Apophenia adalah jenis bias yang secara tidak proporsional dapat mempengaruhi persepsi kita tentang dunia.
Sementara banyak contoh apophenia tidak berbahaya, sebagian yang lain bisa memicu bahaya.
Berikut adalah beberapa tips untuk menghindarinya:
1. Jadilah skeptis secara proporsional
Salah satu pertahanan paling kuat melawan pemikiran yang ceroboh dan kemalasan intelektual adalah skeptisisme.
Skeptisisme yang terinformasi atau kemampuan untuk mengajukan pertanyaan yang tepat akan melindungi kita dari manipulasi.
Cara mudah untuk mempraktikkan skeptisisme yang terinformasi adalah dengan tidak menganggap kesaksian saksi mata sebagai ukuran akhir dari segala sesuatu.
Penelitian menunjukkan bahwa kesaksian saksi mata adalah salah satu bentuk bukti yang paling tidak dapat diandalkan dan sangat rentan terhadap bias.
Alih-alih, lakukan riset sendiri untuk menemukan dukungan atas informasi yang disajikan kepada kita.
2. Belajarlah untuk mengenali bias
Kita harus bisa mengidentifikasi kapan menjadi mangsa bias dan distorsi yang tidak disadari.

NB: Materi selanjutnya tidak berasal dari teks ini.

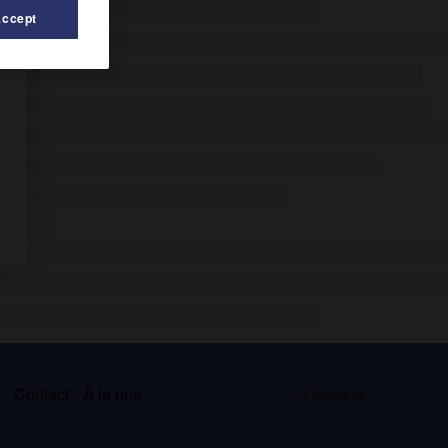
Accept
s
Contact
À la une
© Larousse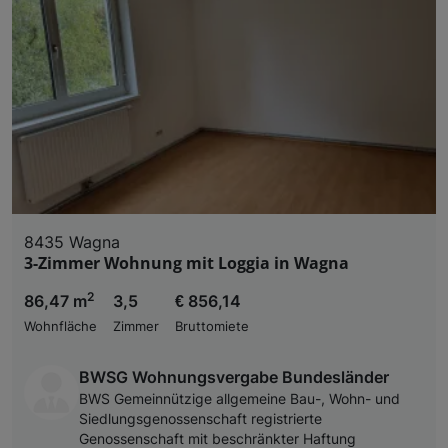
Liste der Partner (Lieferanten)
8435 Wagna
3-Zimmer Wohnung mit Loggia in Wagna
2
86,47 m
3,5
€ 856,14
Wohnfläche
Zimmer
Bruttomiete
BWSG Wohnungsvergabe Bundesländer
BWS Gemeinnützige allgemeine Bau-, Wohn- und
Siedlungsgenossenschaft registrierte
Genossenschaft mit beschränkter Haftung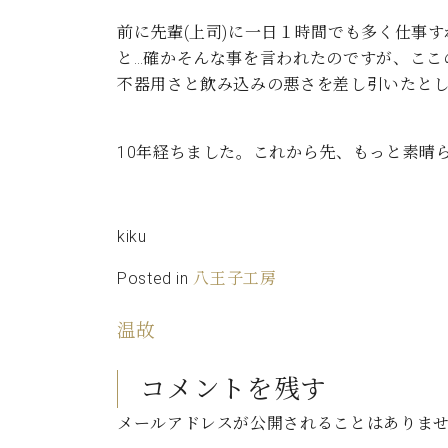
前に先輩(上司)に一日１時間でも多く仕事
と…確かそんな事を言われたのですが、ここ
不器用さと飲み込みの悪さを差し引いたと
10年経ちました。これから先、もっと素晴
kiku
Posted in
八王子工房
温故
コメントを残す
メールアドレスが公開されることはありま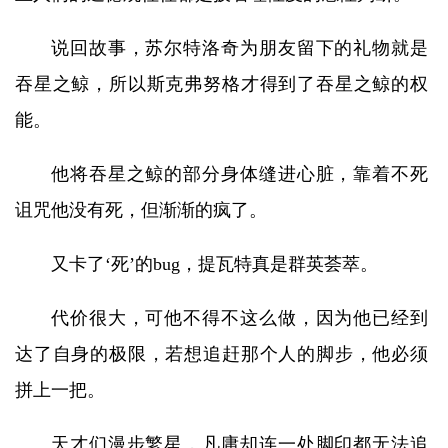
说回故事，苏尔特洛奇为朋友留下的礼物就是
吞星之鲸，所以斯克弗努格才得到了吞星之鲸的权
能。
他将吞星之鲸的部分身体缝进心脏，靠着不死
诅咒他没有死，但渐渐的疯了。
又卡了‘死’的bug，提瓦特真是群英荟萃。
代价很大，可他不得不这么做，因为他已经到
达了自身的极限，若想追赶那个人的脚步，他必须
拼上一把。
天才们漫步繁星，凡庸却连一处脚印都无法追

Hal ini berarti bisa memahami bias kognitif atau kecenderungan untuk percaya bahwa sesuatu itu benar meskipun terdapat bukti yang bertentangan.
Misal, pola angka berulang yang kita temui dalam beberapa hari dianggap menyimpan pesan, meskipun sebenarnya hanya kebetulan semata.
3. Selalu menguji asumsi
Kita biasanya lebih bisa mengenali asumsi daripada bias, tetapi seperti bias, asumsi sering membuat kita tidak berpikir jernih.

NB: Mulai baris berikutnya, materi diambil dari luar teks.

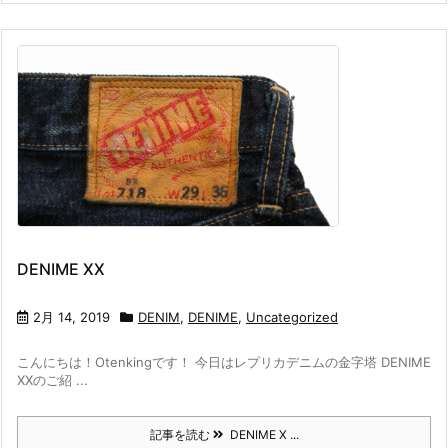
DENIME XX
2月 14, 2019
DENIM
,
DENIME
,
Uncategorized
こんにちは！Otenkingです！ 今日はレプリカデニムの金字塔 DENIME
XXのご紹 ...
記事を読む
DENIME X ...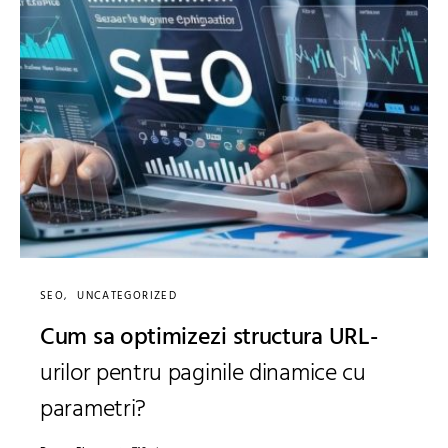
SEO
UNCATEGORIZED
Cum sa optimizezi structura URL-
urilor pentru paginile dinamice cu
parametri?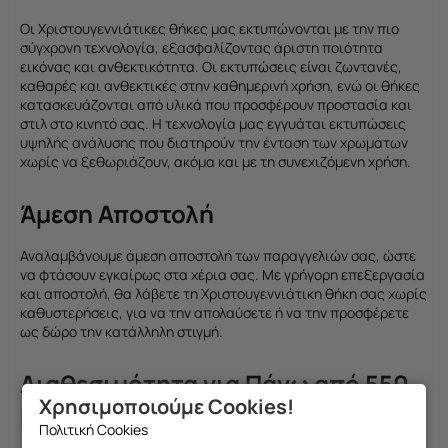
Οι Χριστουγεννιάτικες θήκες μας εκτυπώνονται με την πιο
σύγχρονη τεχνολογία, εξασφαλίζοντας άριστη ποιότητα
εικόνας και ανθεκτικότητα. Οι εκτυπώσεις είναι ζωντανές,
καθαρές και ανθεκτικές στην καθημερινή χρήση, ενώ οι θήκες
κατασκευάζονται από υλικά που προσφέρουν προστασία και
στιλ στο κινητό σας. Η τεχνολογία μας εγγυάται εκτυπώσεις
υψηλής ανάλυσης που διατηρούν την ένταση των χρωμάτων
χωρίς να ξεθωριάζουν, ακόμα και με τη συνεχιζόμενη χρήση.
Άμεση Αποστολή
Αναλαμβάνουμε άμεση αποστολή των παραγγελιών σας, ώστε
να φτάσουν εγκαίρως στα χέρια σας. Με γρήγορη επεξεργασία
και αποστολή, θα λάβετε τη Χριστουγεννιάτικη θήκη σας χωρίς
καθυστερήσεις, για να την απολαύσετε ή να την προσφέρετε
ως δώρο την κατάλληλη στιγμή.
Διαθεσιμότητα για Πάνω από 550
Χρησιμοποιούμε Cookies!
Μοντέλα
Πολιτική Cookies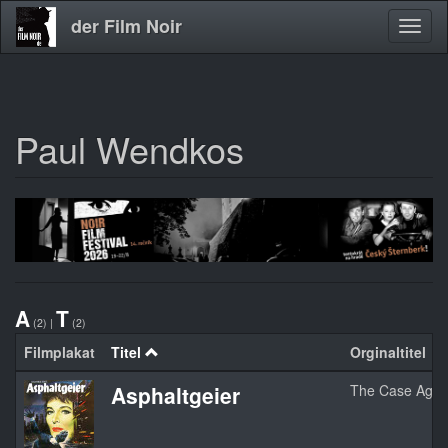
der Film Noir
Navig
aktivi
Paul Wendkos
Direkt
zum
Inhalt
A
T
(2)
|
(2)
Filmplakat
Titel
Orginaltitel
Asphaltgeier
The Case Again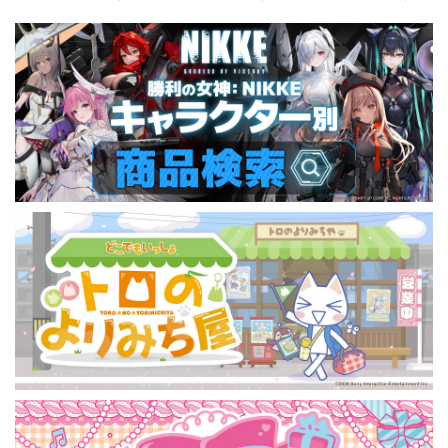
ォーチュンメイト
シャープレッスン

Sebelum Einstein mengemukakan teori relativitas umumnya, asumsi umum adalah bahwa alam semesta itu statis, tidak mengembang atau menyusut.

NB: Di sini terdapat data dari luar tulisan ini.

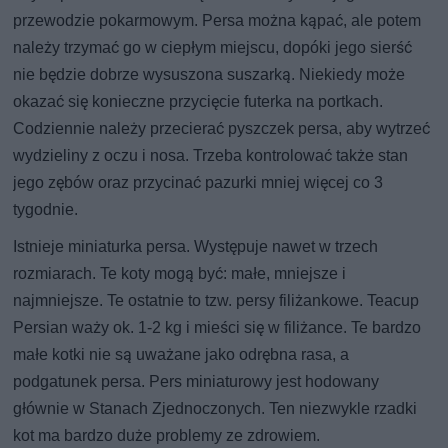
przewodzie pokarmowym. Persa można kąpać, ale potem
należy trzymać go w ciepłym miejscu, dopóki jego sierść
nie będzie dobrze wysuszona suszarką. Niekiedy może
okazać się konieczne przycięcie futerka na portkach.
Codziennie należy przecierać pyszczek persa, aby wytrzeć
wydzieliny z oczu i nosa. Trzeba kontrolować także stan
jego zębów oraz przycinać pazurki mniej więcej co 3
tygodnie.
Istnieje miniaturka persa. Występuje nawet w trzech
rozmiarach. Te koty mogą być: małe, mniejsze i
najmniejsze. Te ostatnie to tzw. persy filiżankowe. Teacup
Persian waży ok. 1-2 kg i mieści się w filiżance. Te bardzo
małe kotki nie są uważane jako odrębna rasa, a
podgatunek persa. Pers miniaturowy jest hodowany
głównie w Stanach Zjednoczonych. Ten niezwykle rzadki
kot ma bardzo duże problemy ze zdrowiem.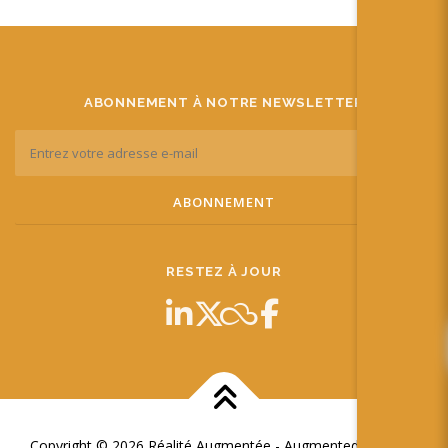
ABONNEMENT À NOTRE NEWSLETTER
RESTEZ À JOUR
Copyright © 2026 Réalité Augmentée - Augmented Reality
–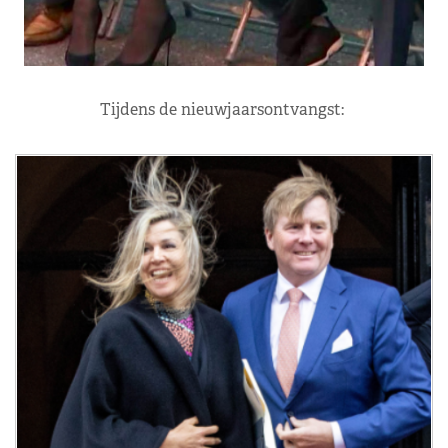
Tijdens de nieuwjaarsontvangst: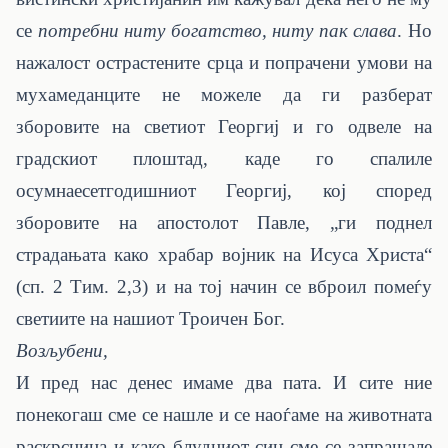
се
потребни ниту богатство, ниту пак слава
. Но
нажалост острастените срца и попрачени умови на
мухамеданците не можеле да ги разберат
зборовите на светиот Георгиј и го одвеле на
градскиот плоштад, каде го спалиле
осумнаесетгодишниот Георгиј, кој според
зборовите на апостолот Павле, „ги поднел
страдањата како храбар војник на Исуса Христа“
(сп. 2 Тим. 2,3) и на тој начин се вброил помеѓу
светиите на нашиот Троичен Бог.
Возљубени,
И пред нас денес имаме два пата. И сите ние
понекогаш сме се нашле и се наоѓаме на животната
раскрсница и како блудниот син сме се запрашале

Persamaan Einstein memungkinkan adanya alam semesta yang dinamis, tetapi idenya ditolak.
Pada akhir tahun 1920-an, Edwin Hubble memberikan bukti pengamatan yang membuktikan bahwa alam semesta mengembang.
Beresiko untuk menganggap bahwa asumsi kita benar. Selalu uji hipotesis kita.[]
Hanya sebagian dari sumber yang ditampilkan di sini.